On dit que les plantes grandissent mieux si on leur porte un peu d’attention. Eh bien, mon âme aussi! Quel est l’impact de l’IA sur ma croissance spirituelle? A l’heure où elle me pousse du faire au faire faire, je trouve que la question mérite d’être posée le temps d’une chronique. Vous l’aurez compris: je me penche à présent sur la dimension éthique de ces technologies.
Pour commencer, je me rappelle le livre «Comment faire pour bien faire?» d’Eric Fuchs, que j’ai eu à l’époque le plaisir de lire durant ma formation en activité pastorale. J’aime bien les choses simples et les domaines entiers résumés en un schéma ou en une phrase. En l’occurrence, la finalité de toute réflexion éthique: la capacité de prendre une décision juste.

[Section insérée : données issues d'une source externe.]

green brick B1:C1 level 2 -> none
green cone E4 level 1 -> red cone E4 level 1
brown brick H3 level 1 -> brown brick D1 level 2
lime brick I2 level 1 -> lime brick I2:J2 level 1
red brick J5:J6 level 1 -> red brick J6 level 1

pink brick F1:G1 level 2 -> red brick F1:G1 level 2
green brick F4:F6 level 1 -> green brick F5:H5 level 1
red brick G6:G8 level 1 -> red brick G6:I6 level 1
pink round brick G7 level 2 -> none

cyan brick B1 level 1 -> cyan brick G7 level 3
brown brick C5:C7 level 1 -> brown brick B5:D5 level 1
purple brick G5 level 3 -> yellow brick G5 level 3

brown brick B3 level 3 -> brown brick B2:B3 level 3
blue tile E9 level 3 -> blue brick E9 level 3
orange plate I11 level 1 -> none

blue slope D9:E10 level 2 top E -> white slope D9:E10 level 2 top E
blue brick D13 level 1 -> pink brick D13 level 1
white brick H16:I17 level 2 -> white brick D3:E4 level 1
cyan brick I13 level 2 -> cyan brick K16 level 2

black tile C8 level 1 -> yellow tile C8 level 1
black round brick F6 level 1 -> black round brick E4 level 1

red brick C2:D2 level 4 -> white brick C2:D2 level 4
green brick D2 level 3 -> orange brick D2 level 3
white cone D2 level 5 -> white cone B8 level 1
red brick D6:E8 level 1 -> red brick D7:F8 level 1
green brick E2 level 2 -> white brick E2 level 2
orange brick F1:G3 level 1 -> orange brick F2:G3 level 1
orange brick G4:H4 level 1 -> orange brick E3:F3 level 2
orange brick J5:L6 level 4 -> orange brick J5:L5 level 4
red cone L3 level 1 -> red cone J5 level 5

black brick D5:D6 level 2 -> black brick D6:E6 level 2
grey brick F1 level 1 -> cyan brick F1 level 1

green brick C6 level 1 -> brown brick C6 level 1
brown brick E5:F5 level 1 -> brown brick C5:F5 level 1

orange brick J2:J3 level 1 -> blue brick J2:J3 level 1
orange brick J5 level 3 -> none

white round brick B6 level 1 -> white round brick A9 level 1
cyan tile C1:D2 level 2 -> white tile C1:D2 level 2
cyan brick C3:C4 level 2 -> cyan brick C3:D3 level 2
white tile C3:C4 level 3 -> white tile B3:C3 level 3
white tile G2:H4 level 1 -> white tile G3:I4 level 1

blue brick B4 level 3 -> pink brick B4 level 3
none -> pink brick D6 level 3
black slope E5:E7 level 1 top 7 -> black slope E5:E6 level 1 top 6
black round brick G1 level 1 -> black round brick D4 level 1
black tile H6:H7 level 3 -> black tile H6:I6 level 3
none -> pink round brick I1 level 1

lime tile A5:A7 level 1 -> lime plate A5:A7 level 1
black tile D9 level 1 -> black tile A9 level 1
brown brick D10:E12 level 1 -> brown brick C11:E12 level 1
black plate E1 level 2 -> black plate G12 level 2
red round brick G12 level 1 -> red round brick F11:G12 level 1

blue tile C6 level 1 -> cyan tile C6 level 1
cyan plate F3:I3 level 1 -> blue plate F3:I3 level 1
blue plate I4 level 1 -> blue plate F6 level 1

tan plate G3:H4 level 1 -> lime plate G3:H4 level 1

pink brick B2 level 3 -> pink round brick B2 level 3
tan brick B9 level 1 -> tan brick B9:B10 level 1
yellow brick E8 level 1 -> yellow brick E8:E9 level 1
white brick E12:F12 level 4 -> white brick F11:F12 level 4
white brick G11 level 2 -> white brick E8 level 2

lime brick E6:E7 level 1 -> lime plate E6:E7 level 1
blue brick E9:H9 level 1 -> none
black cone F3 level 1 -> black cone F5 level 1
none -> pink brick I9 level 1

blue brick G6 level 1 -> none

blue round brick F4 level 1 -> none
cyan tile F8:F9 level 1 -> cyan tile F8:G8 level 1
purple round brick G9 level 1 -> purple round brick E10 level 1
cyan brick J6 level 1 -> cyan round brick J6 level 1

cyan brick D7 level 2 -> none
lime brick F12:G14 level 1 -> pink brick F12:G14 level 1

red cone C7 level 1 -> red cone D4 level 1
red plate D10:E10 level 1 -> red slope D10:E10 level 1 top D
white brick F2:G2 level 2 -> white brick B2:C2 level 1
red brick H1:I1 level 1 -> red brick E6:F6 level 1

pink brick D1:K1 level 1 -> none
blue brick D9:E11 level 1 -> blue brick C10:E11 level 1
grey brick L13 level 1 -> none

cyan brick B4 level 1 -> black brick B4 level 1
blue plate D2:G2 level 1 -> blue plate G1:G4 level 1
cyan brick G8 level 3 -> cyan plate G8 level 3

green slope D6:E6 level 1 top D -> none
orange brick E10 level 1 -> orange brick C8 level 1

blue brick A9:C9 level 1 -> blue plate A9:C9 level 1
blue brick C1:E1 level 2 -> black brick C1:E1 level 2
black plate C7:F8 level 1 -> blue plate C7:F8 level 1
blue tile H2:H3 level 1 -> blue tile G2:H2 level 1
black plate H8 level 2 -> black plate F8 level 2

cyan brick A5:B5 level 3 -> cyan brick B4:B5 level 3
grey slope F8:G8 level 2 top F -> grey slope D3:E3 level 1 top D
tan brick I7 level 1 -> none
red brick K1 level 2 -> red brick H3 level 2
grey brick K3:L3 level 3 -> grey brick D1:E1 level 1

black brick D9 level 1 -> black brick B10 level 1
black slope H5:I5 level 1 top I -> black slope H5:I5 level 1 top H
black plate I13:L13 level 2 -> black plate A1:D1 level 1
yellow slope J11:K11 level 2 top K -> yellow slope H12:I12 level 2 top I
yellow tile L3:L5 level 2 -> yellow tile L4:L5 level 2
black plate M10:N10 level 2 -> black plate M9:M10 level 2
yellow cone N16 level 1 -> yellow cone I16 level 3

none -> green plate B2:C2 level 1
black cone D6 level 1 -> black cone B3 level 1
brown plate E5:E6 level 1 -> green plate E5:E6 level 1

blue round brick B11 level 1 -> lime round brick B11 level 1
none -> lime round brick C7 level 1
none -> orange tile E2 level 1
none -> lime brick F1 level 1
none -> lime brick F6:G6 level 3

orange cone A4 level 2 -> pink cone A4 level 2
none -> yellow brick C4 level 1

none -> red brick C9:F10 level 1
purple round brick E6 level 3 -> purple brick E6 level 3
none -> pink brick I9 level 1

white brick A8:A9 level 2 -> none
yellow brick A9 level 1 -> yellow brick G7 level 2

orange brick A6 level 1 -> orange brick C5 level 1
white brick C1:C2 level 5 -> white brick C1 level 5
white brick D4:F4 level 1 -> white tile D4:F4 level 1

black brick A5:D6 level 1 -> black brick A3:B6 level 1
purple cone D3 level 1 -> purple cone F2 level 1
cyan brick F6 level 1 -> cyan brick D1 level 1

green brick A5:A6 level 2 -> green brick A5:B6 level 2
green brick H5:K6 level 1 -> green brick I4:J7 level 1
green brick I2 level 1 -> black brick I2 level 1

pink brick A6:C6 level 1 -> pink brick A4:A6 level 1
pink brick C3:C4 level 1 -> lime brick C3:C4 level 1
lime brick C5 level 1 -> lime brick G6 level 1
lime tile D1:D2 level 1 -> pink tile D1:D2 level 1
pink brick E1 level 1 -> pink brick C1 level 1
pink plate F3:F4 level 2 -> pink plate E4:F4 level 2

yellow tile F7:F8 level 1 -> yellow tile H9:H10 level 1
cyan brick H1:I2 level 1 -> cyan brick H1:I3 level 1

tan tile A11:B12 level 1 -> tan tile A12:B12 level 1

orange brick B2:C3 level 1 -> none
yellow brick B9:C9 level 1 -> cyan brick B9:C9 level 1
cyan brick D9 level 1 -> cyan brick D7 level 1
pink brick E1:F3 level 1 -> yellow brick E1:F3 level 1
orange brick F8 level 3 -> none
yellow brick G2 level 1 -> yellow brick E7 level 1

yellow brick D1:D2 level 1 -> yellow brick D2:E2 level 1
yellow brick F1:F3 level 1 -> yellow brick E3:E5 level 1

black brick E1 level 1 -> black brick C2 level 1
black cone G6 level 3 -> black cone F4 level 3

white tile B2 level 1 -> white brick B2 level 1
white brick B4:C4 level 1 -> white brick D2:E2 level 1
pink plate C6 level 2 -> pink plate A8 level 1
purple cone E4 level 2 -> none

Qu’en est-il avec le basculement de ma vie vers ce faire faire? Au prix de nombreuses nuits sans sommeil, j’ai vite compris qu’avec l’IA, la question de Fuchs appelle l’ajout d’un mot: comment faire pour bien faire faire? En effet, je me la posais sans cesse depuis l’arrivée de ChatGPT en novembre 2022. J’ai passé deux années et demie à m’entraîner et à partager dans ce bien faire faire. Dans mes cours, lors de mes conseils et durant mes formations dispensées en entreprise.
L’IA n’est pas une fin en soi. La finalité est que mon âme grandisse aussi
Et mon âme durant tout ce temps? Elle n’a malheureusement que peu grandi comparée à l’ampleur de ces nouvelles compétences acquises. L’IA a, au contraire, totalement absorbé mon attention, et je me suis passionné pour la manière de bien l’utiliser. Mais depuis que Johann Hari m’a appris, dans son ouvrage intitulé «On vous vole votre attention», qu’il y a une intention commerciale derrière de telles absorptions d’attention, je me suis dit qu’il y avait probablement un bug dans les homélies de l’IA.
Après une matinée à réfléchir sans ordinateur ni portable sous un avant-toit de la station aval d’un téléski démantelé, un merle m’a sifflé une piste: il ne suffit pas de rajouter un faire à la phrase de Fuchs sur l’éthique. Encore faut-il déplacer le «bien»: comment faire pour faire faire le bien? Car utiliser l’IA n’est pas une fin en soi. La finalité est que mon âme grandisse aussi, puisque je la définis comme la somme de tout le bien que je fais durant ma vie. Ainsi, les béquilles que l’IA propose à mon esprit doivent être orientées vers la croissance de mon âme.
Ce constat m’a ouvert les yeux et m’a aussitôt apporté la sérénité intellectuelle tant attendue depuis des mois: ce qui compte avec l’IA, c’est le bien qu’elle me permet de faire. Cette missive me sert désormais à passer au filtre les psaumes chantés à tour de rôle sur les capacités de plus en plus instantanées et révolutionnaires de l’IA générative: est-ce que la nouvelle faculté qui m’est proposée représente une valeur pour l’autre? Est-ce qu’elle résout ses peines? Est-ce qu’elle augmente son bonheur? Et comment fait-elle pour faire ce bien que je cherche à faire? Posez-vous ces questions quand on vous vend une révolution IA pour votre établissement. Vous verrez qu’une seule intelligence fera probablement l’affaire pour faire faire le bien: la vôtre. Le reste n’est qu’augmentation et application.
Expert en tourisme, Thomas Steiner est CEO d’Immotour Sàrl, professeur à la HES-SO Valais-Wallis et membre du comité de Suisse Tourisme.